Now, all of this being said, there is still much to enjoy here. It is, after all, an Aimee Mann record, and she is a writer of wit, sharpness, and emotional exactitude. She’s able to turn even mundane observations into compelling word play, and has a profoundly impressive knack for coming up with rhymes that feel snug but also powerful, never rote or perfunctory. Through her cleverness and deep empathy, Mann is able to keep things afloat, and often even allow the pathos of the story to break through. Themes of regret, confusion, self-care, doubt, the will to live and more do arise, if guarded a bit by the lack of thematic context.
“Give Me Fifteen”, which sounds like it’s from the perspective of a doctor at the ward (though, again, we lack the context to truly know that), includes biting, acidic lines like “Women who complain about the time they’re seen / Sing a different tune when they’re on Thorazine.” On “You Don’t Have the Room”, Mann’s character ends things by regretfully intoning, “I’m sure a stronger girl could rise above / The twin desires of dignity and love / But you don’t have the room,” as flutes and strings ebb and flow beneath. The narrator of “Burn It Out” asks, pleadingly, about burning out memories and the “spirits and specters that live in the sulphur streams” so that she no longer has to see them.

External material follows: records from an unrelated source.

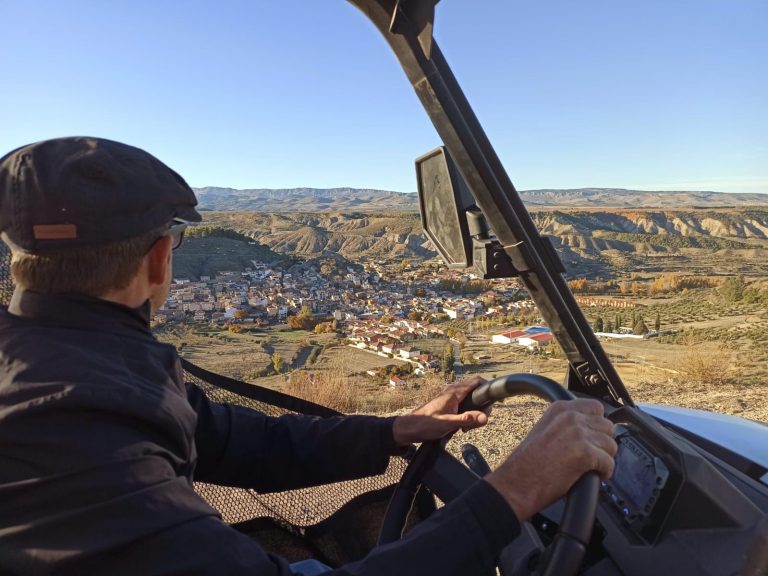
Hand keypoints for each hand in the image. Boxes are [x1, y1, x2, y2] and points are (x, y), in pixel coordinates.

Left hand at [392, 376, 489, 445]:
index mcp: (454, 392)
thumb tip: (485, 417)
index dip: (487, 388)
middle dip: (482, 407)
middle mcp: (453, 392)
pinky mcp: (449, 405)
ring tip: (466, 427)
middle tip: (477, 421)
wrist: (410, 429)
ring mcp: (451, 398)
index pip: (476, 381)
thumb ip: (466, 420)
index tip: (492, 403)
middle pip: (477, 392)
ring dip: (474, 413)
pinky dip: (467, 415)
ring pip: (471, 401)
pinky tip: (461, 427)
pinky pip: (464, 406)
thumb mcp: (448, 424)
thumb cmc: (425, 425)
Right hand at [485, 399, 616, 521]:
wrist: (516, 483)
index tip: (594, 437)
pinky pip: (609, 463)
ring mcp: (578, 433)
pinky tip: (594, 476)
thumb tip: (590, 429)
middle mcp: (570, 416)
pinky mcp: (585, 453)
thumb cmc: (527, 463)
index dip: (597, 425)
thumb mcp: (544, 430)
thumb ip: (565, 424)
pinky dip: (605, 473)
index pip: (596, 407)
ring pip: (611, 445)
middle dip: (602, 443)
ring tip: (592, 468)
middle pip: (607, 426)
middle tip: (593, 456)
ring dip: (604, 458)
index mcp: (560, 409)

On the best track here, “Suicide is Murder”, Mann gives us the closest approximation of a song that feels both totally right for the stage but is still grounded in the pop sphere. The piano skips dolefully, Mann’s voice sounds steely and strong, low cellos bellow. All this over deeply sad lines like “Blood from a cut on your wrist / Checking for veins that you missed” and “Count off the friends who would care / If there are none, then you’re there.” Calling the titular act an act of “rehearsed tragedy” seems to suggest that while our narrator may empathize with a suicidal person she’s singing this to, she may also be trying to express all the irrevocable pain that comes with such an act, for those you leave in your wake.
And yet, again, this is all sort of a shot in the dark, or at least in the dusk. There are so many ways in which Mann makes clear these songs were always meant to accompany a more thorough and detailed story, even on its strongest ones. Overall, the orchestrations and melodies are lovely and surprisingly catchy; the production is pristine; the lyrics are potent, smart, and moving; and Mann’s singing has rarely sounded finer, often layering in tight harmonies. But too often, it feels like we’re missing too much of the story to fully enjoy Queens of the Summer Hotel, to the point where it kind of feels like Mann is constantly withholding various secrets from us. It’s a surprising record, and another good example of what makes Mann such an indispensable songwriter, but it’s hard for most of these songs to stand alone – we’re left wondering what’s really going on between these melancholy ruminations.